- WHAT NEEDS TO BE DONE -
Could you copy exactly the lines below, beginning at the line with "Isn't it amazing that superstit" and stopping after the line with "needle treatment he received.", with no pictures?

Data excerpts:
┏━━
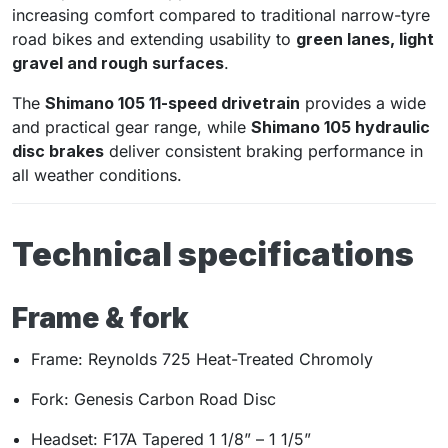
increasing comfort compared to traditional narrow-tyre
road bikes and extending usability to
green lanes, light
gravel and rough surfaces
.
The
Shimano 105 11-speed drivetrain
provides a wide
and practical gear range, while
Shimano 105 hydraulic
disc brakes
deliver consistent braking performance in
all weather conditions.
Technical specifications
Frame & fork
Frame: Reynolds 725 Heat-Treated Chromoly
Fork: Genesis Carbon Road Disc
Headset: F17A Tapered 1 1/8” – 1 1/5”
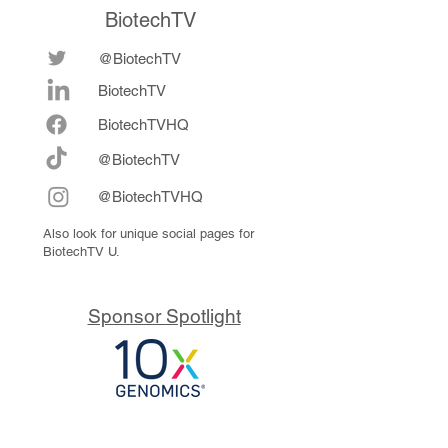
BiotechTV
@BiotechTV
BiotechTV
Biote
chTVHQ
@BiotechTV
@BiotechTVHQ
Also look for unique social pages for
BiotechTV U.
Sponsor Spotlight
10x Genomics delivers powerful,
reliable tools that fuel scientific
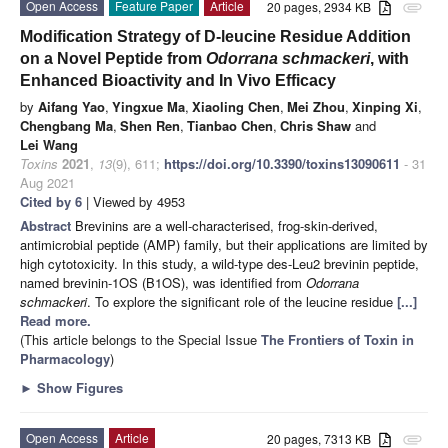
Open Access
Feature Paper
Article
20 pages, 2934 KB
attachment
Modification Strategy of D-leucine Residue Addition
on a Novel Peptide from
Odorrana schmackeri
, with
Enhanced Bioactivity and In Vivo Efficacy
by
Aifang Yao
,
Yingxue Ma
,
Xiaoling Chen
,
Mei Zhou
,
Xinping Xi
,
Chengbang Ma
,
Shen Ren
,
Tianbao Chen
,
Chris Shaw
and
Lei Wang
Toxins
2021
,
13
(9), 611;
https://doi.org/10.3390/toxins13090611
- 31
Aug 2021
Cited by 6
| Viewed by 4953
Abstract
Brevinins are a well-characterised, frog-skin-derived,
antimicrobial peptide (AMP) family, but their applications are limited by
high cytotoxicity. In this study, a wild-type des-Leu2 brevinin peptide,
named brevinin-1OS (B1OS), was identified from
Odorrana
schmackeri
. To explore the significant role of the leucine residue
[...]
Read more.
(This article belongs to the Special Issue
The Frontiers of Toxin in
Pharmacology
)
►
Show Figures
Open Access
Article
20 pages, 7313 KB
attachment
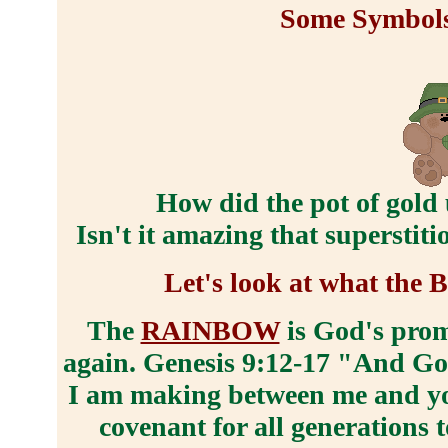
Some Symbols 
How did the pot of gold
Isn't it amazing that superstit
Let's look at what the 
The
RAINBOW
is God's prom
again. Genesis 9:12-17 "And God 
I am making between me and you
covenant for all generations 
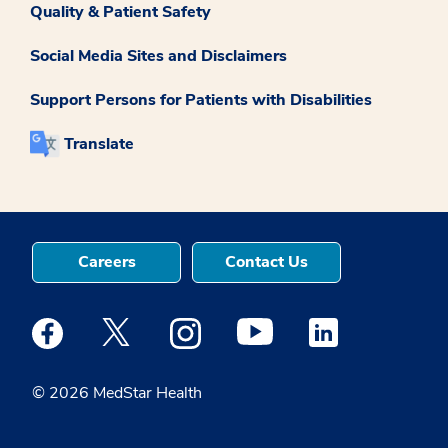
Quality & Patient Safety
Social Media Sites and Disclaimers
Support Persons for Patients with Disabilities
Translate
Careers
Contact Us
Medstar Facebook opens a new window
Medstar Twitter opens a new window
Medstar Instagram opens a new windo
Medstar Youtube opens a ne
Medstar Linkedin 
© 2026 MedStar Health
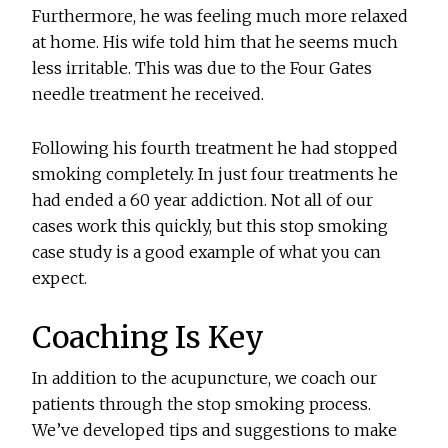
Furthermore, he was feeling much more relaxed
at home. His wife told him that he seems much
less irritable. This was due to the Four Gates
needle treatment he received.
Following his fourth treatment he had stopped
smoking completely. In just four treatments he
had ended a 60 year addiction. Not all of our
cases work this quickly, but this stop smoking
case study is a good example of what you can
expect.
Coaching Is Key
In addition to the acupuncture, we coach our
patients through the stop smoking process.
We’ve developed tips and suggestions to make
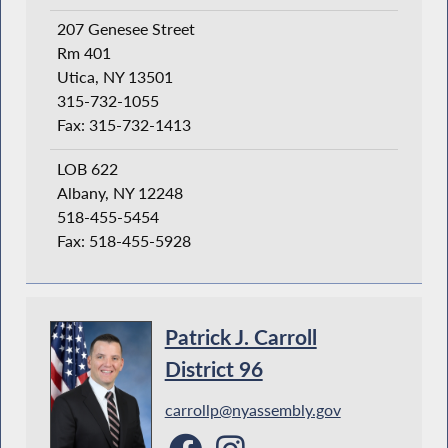
207 Genesee Street
Rm 401
Utica, NY 13501
315-732-1055
Fax: 315-732-1413
LOB 622
Albany, NY 12248
518-455-5454
Fax: 518-455-5928
Patrick J. Carroll
District 96
carrollp@nyassembly.gov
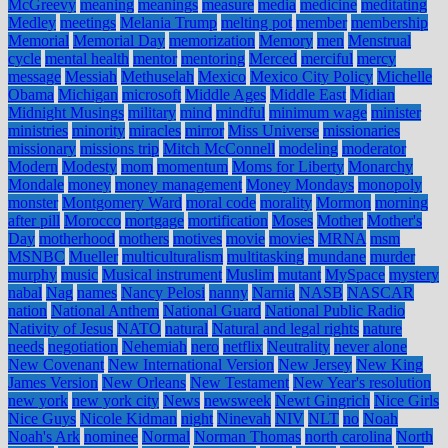
McGreevy
meaning
meanings
measure
media
medicine
meditating
Medley
meetings
Melania Trump
melting pot
member
membership
Memorial
Memorial Day
memorization
Memory
men
Menstrual
cycle
mental health
mentor
mentoring
Merced
merciful
mercy
message
Messiah
Methuselah
Mexico
Mexico City Policy
Michelle
Obama
Michigan
microsoft
Middle Ages
Middle East
Midian
Midnight Musings
military
mind
mindful
minimum wage
minister
ministries
minority
miracles
mirror
Miss Universe
missionaries
missionary
missions trip
Mitch McConnell
modeling
moderator
Modern
Modesty
mom
momentum
Moms for Liberty
Monarchy
Mondale
money
money management
Money Mondays
monopoly
monster
Montgomery Ward
moral code
morality
Mormon
morning
after pill
Morocco
mortgage
mortification
Moses
Mother
Mother's
Day
motherhood
mothers
motives
movie
movies
MRNA
msm
MSNBC
Mueller
multiculturalism
multitasking
mundane
murder
murphy
music
Musical instrument
Muslim
mutant
MySpace
mystery
nabal
Nag
names
Nancy Pelosi
nanny
Narnia
NASB
NASCAR
nation
National Anthem
National Guard
National Public Radio
Nativity of Jesus
NATO
natural
Natural and legal rights
nature
needs
negotiation
Nehemiah
nero
netflix
Neutrality
never alone
New Covenant
New International Version
New Jersey
New King
James Version
New Orleans
New Testament
New Year's resolution
new york
new york city
News
newsweek
Newt Gingrich
Nice Girls
Nice Guys
Nicole Kidman
night
Ninevah
NIV
NLT
no
Noah
Noah's Ark
nominee
Normal
Norman Thomas
north carolina
North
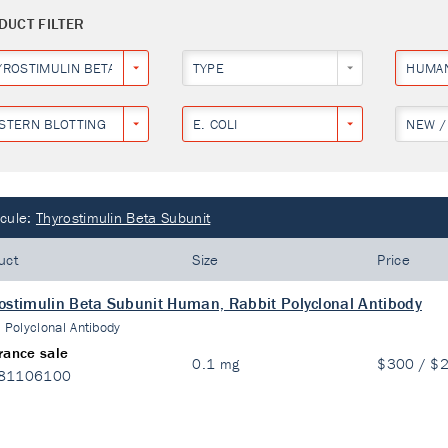
DUCT FILTER
YROSTIMULIN BETA SUBUNIT
TYPE
HUMA
STERN BLOTTING
E. COLI
NEW /
cule:
Thyrostimulin Beta Subunit
uct
Size
Price
ostimulin Beta Subunit Human, Rabbit Polyclonal Antibody
:
Polyclonal Antibody
rance sale
0.1 mg
$300 / $
81106100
┗━━
- EXERCISE SOLUTION -
Isn't it amazing that superstit
Let's look at what the 
The
RAINBOW
is God's prom
again. Genesis 9:12-17 "And God 
I am making between me and you
covenant for all generations 
Quality & Patient Safety
Social Media Sites and Disclaimers
Support Persons for Patients with Disabilities
Translate
Careers
Contact Us
Medstar Facebook opens a new window
Medstar Twitter opens a new window
Medstar Instagram opens a new windo
Medstar Youtube opens a ne
Medstar Linkedin 
© 2026 MedStar Health
Furthermore, he was feeling much more relaxed
at home. His wife told him that he seems much
less irritable. This was due to the Four Gates
needle treatment he received.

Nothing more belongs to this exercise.